(Collected material):
----------

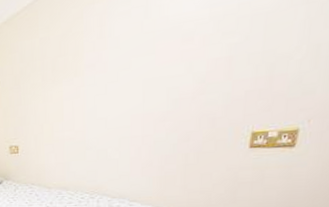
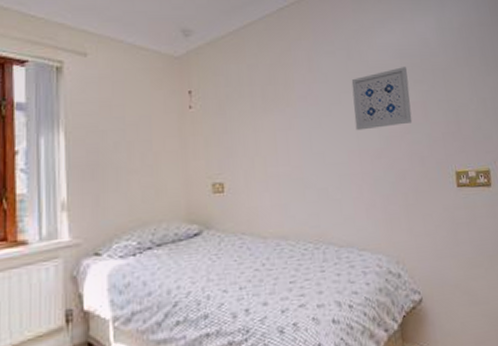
wall art: none [142,17,217,95] -> present [351,67,413,131]

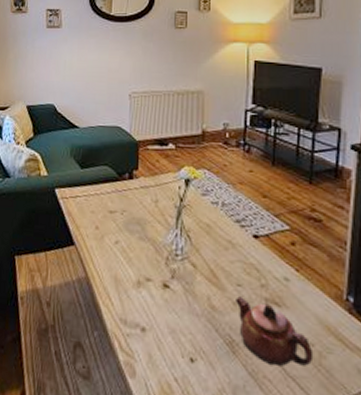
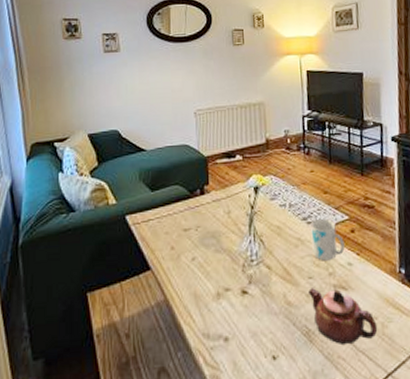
mug: none [244,223,282,271] -> present [310,218,345,261]

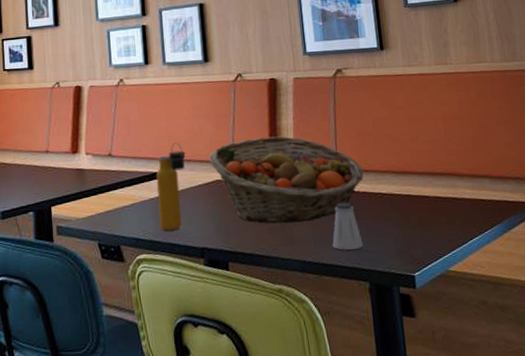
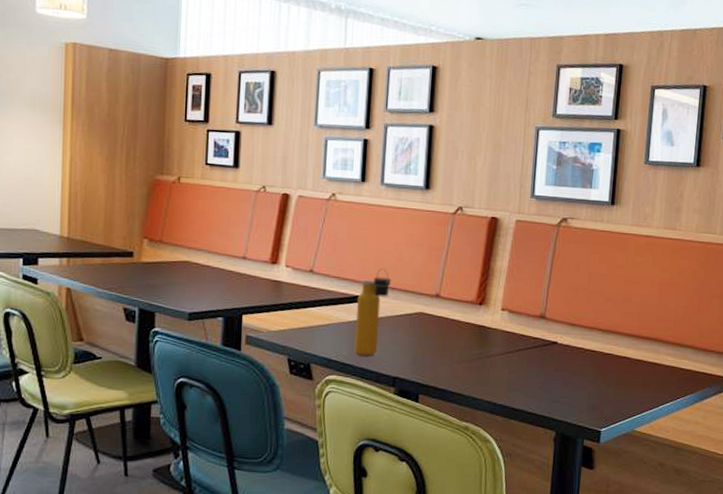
fruit basket: present [209,136,364,224] -> none [414,276,570,366]
saltshaker: present [332,203,363,250] -> none [526,353,557,399]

----------

(Brief): Please give the data again in full, exactly as written, but without any images.

(Result of the exercise):
wall art: none [142,17,217,95] -> present [351,67,413,131]

mug: none [244,223,282,271] -> present [310,218,345,261]

fruit basket: present [209,136,364,224] -> none [414,276,570,366]
saltshaker: present [332,203,363,250] -> none [526,353,557,399]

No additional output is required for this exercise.